Start of DATA PROVIDED
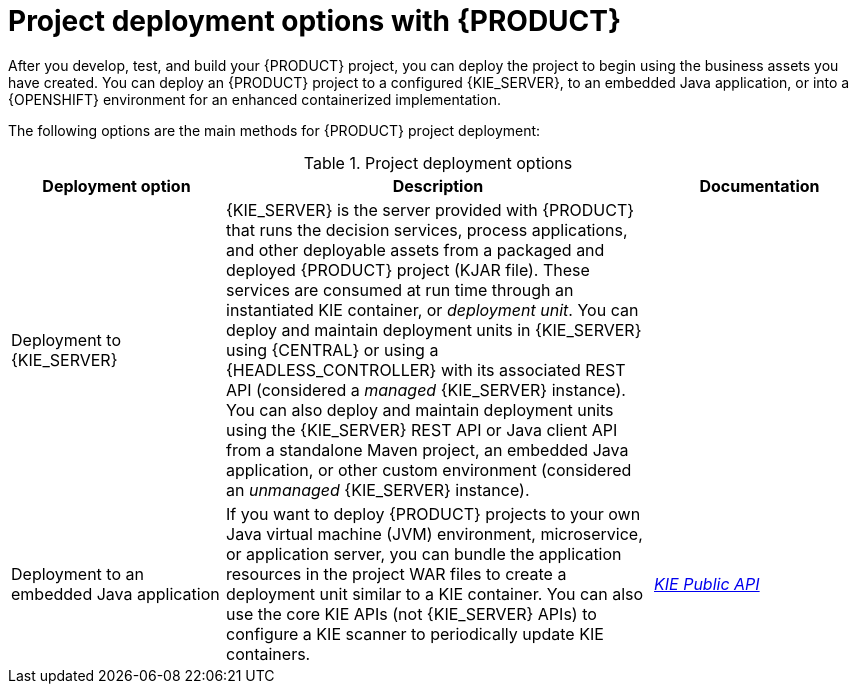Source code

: [id='project-deployment-options-ref_{context}']
= Project deployment options with {PRODUCT}

After you develop, test, and build your {PRODUCT} project, you can deploy the project to begin using the business assets you have created. You can deploy an {PRODUCT} project to a configured {KIE_SERVER}, to an embedded Java application, or into a {OPENSHIFT} environment for an enhanced containerized implementation.

The following options are the main methods for {PRODUCT} project deployment:

.Project deployment options
[cols="25%,50%,25%", options="header"]
|===
|Deployment option
|Description
|Documentation

ifdef::DM,PAM[]
|Deployment to an OpenShift environment
|{OPENSHIFT} combines Docker and Kubernetes and enables you to create and manage containers. You can install both {CENTRAL} and {KIE_SERVER} on OpenShift. {PRODUCT} provides templates that you can use to deploy an {PRODUCT} authoring environment, managed server environment, immutable server environment, or trial environment on OpenShift. With OpenShift, components of {PRODUCT} are deployed as separate OpenShift pods. You can scale each of the pods up and down individually, providing as few or as many containers as necessary for a particular component. You can use standard OpenShift methods to manage the pods and balance the load.

* {URL_DEPLOYING_ON_OPENSHIFT}/assembly-openshift-operator.html_deploying-on-openshift[_{DEPLOYING_OPENSHIFT_OPERATOR}_]

//* {URL_DEPLOYING_ON_OPENSHIFT}/assembly-openshift-templates.html[_{DEPLOYING_OPENSHIFT_TEMPLATES}_]
endif::[]

|Deployment to {KIE_SERVER}
|{KIE_SERVER} is the server provided with {PRODUCT} that runs the decision services, process applications, and other deployable assets from a packaged and deployed {PRODUCT} project (KJAR file). These services are consumed at run time through an instantiated KIE container, or _deployment unit_. You can deploy and maintain deployment units in {KIE_SERVER} using {CENTRAL} or using a {HEADLESS_CONTROLLER} with its associated REST API (considered a _managed_ {KIE_SERVER} instance). You can also deploy and maintain deployment units using the {KIE_SERVER} REST API or Java client API from a standalone Maven project, an embedded Java application, or other custom environment (considered an _unmanaged_ {KIE_SERVER} instance).
a|
ifdef::DM,PAM[]
{URL_DEPLOYING_AND_MANAGING_SERVICES}/assembly-packaging-deploying.html[_{PACKAGING_DEPLOYING_PROJECT}_]

{URL_DEPLOYING_AND_MANAGING_SERVICES}/assembly-kie-apis.html[_{KIE_APIS}_]

{URL_MANAGING_SETTINGS}#assembly-managing-and-monitoring-execution-server[_{MANAGING_KIE_SERVER}_]
endif::[]
ifdef::DROOLS,JBPM,OP[]
xref:#_kiedeployingsection[]

xref:#_ch.kie.server[]
endif::[]

|Deployment to an embedded Java application
|If you want to deploy {PRODUCT} projects to your own Java virtual machine (JVM) environment, microservice, or application server, you can bundle the application resources in the project WAR files to create a deployment unit similar to a KIE container. You can also use the core KIE APIs (not {KIE_SERVER} APIs) to configure a KIE scanner to periodically update KIE containers.
a|
link:http://docs.jboss.org/drools/release/{COMMUNITY_VERSION_FINAL}/kie-api-javadoc/[_KIE Public API_]

ifdef::JBPM[]
xref:jBPMCoreEngine[]
endif::[]
|===
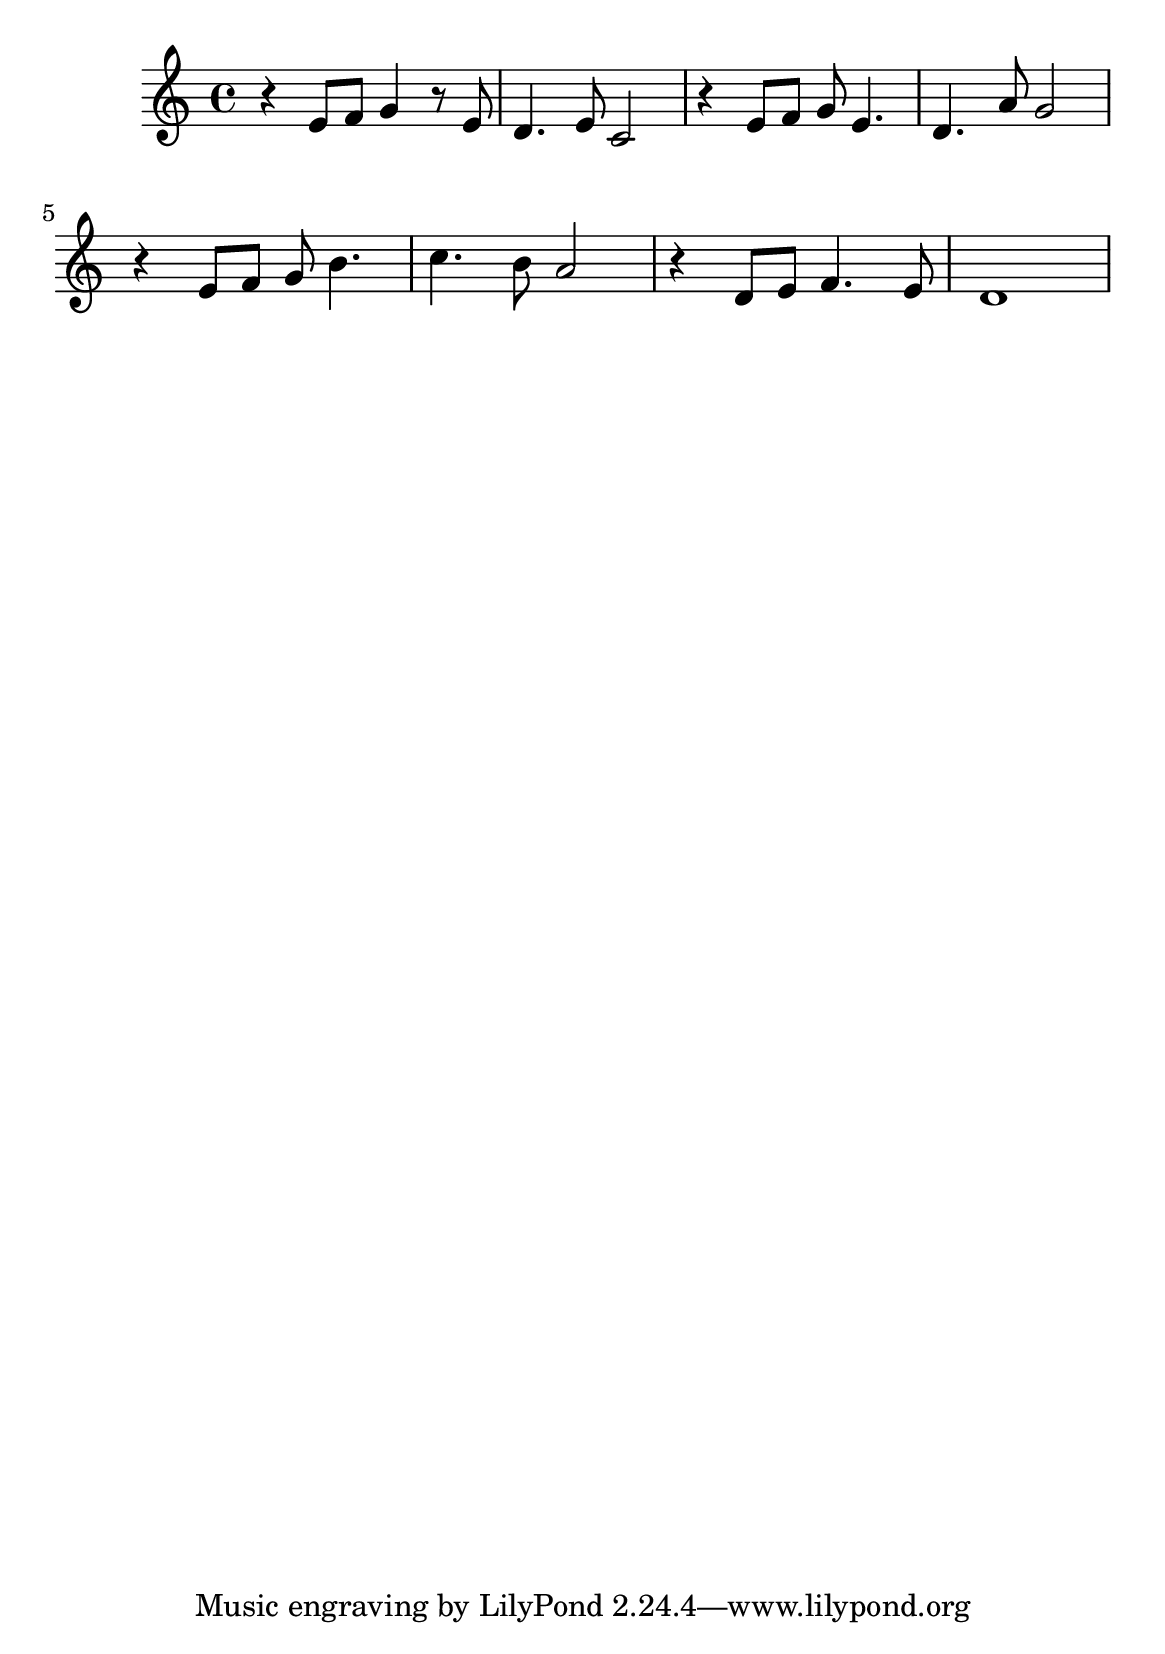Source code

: \version "2.24.3"
\language "deutsch"
#(set-default-paper-size "a5")

% "Chces-li viru mit"
% kopirovane listy 112

\relative {
  r e'8 f g4 r8 e8 |
  d4. e8 c2 |
  r4 e8 f g e4. |
  d4. a'8 g2 | \break
  r4 e8 f g h4. |
  c4. h8 a2 |
  r4 d,8 e f4. e8 |
  d1 | \break
}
End of DATA PROVIDED
• **WRITTEN TASK**: Which lines of the records above hold the word "templates"? Copy each of them.

• **EXERCISE RESULT**:
|{OPENSHIFT} combines Docker and Kubernetes and enables you to create and manage containers. You can install both {CENTRAL} and {KIE_SERVER} on OpenShift. {PRODUCT} provides templates that you can use to deploy an {PRODUCT} authoring environment, managed server environment, immutable server environment, or trial environment on OpenShift. With OpenShift, components of {PRODUCT} are deployed as separate OpenShift pods. You can scale each of the pods up and down individually, providing as few or as many containers as necessary for a particular component. You can use standard OpenShift methods to manage the pods and balance the load.
//* {URL_DEPLOYING_ON_OPENSHIFT}/assembly-openshift-templates.html[_{DEPLOYING_OPENSHIFT_TEMPLATES}_]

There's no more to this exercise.